An Op-Ed piece in the Seattle Times has state representative Skip Priest claiming that it's time to solve the state's education-funding crisis. Priest is disappointed in the lack of strong direction shown by the Washington Learns group and finds the 30% dropout rate frightening. (Who doesn't?)
The district salary inequity issue is given just a blip in the piece. It is, however, one that many staff members find interesting in this state. Yes, there is a state salary schedule for both certificated and classified staff, but at the time it was created, some school districts paid more. (For the record, Everett has the best pay for certificated and Seattle---who lists their attorneys as classified staff---has the best rate of pay for classified staff members.) This inequity does make a difference, and not just in terms of which districts might be better able to attract teachers based on their salary scale. Every time there is a pay raise determined by the legislature, the districts with higher salaries get more money that those that strictly follow the scale.

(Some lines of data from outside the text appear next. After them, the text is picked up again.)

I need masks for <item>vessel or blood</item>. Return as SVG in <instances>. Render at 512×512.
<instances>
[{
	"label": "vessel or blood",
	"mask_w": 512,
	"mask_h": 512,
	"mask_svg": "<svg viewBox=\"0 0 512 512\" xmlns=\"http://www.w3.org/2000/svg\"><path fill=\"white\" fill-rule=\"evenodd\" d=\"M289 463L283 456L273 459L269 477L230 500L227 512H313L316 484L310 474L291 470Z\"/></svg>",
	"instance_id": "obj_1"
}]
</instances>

Another blip in the article is the failure of the legislature to address the school transportation issue. Districts are currently funded according to "as the crow flies" measurements and a pre-determined number of stops. The problem with this is that if you're a district that has coastline, hills, or very rural areas, then you don't have many straight roads available...and housing is not evenly placed. Many districts spend tens or hundreds of thousands of dollars more---money that then cannot be used in classrooms---in order to make up the difference from the state allowance.
And SPED? A mere mention in the article, but there are enough problems here to fill several. I'm not even going to get started.
I'm not sure how we sort out one of these crises from the others---which is the most critical? Which one will have the greatest impact if we attempt to fix it first? How do we do triage with our educational funding in this state?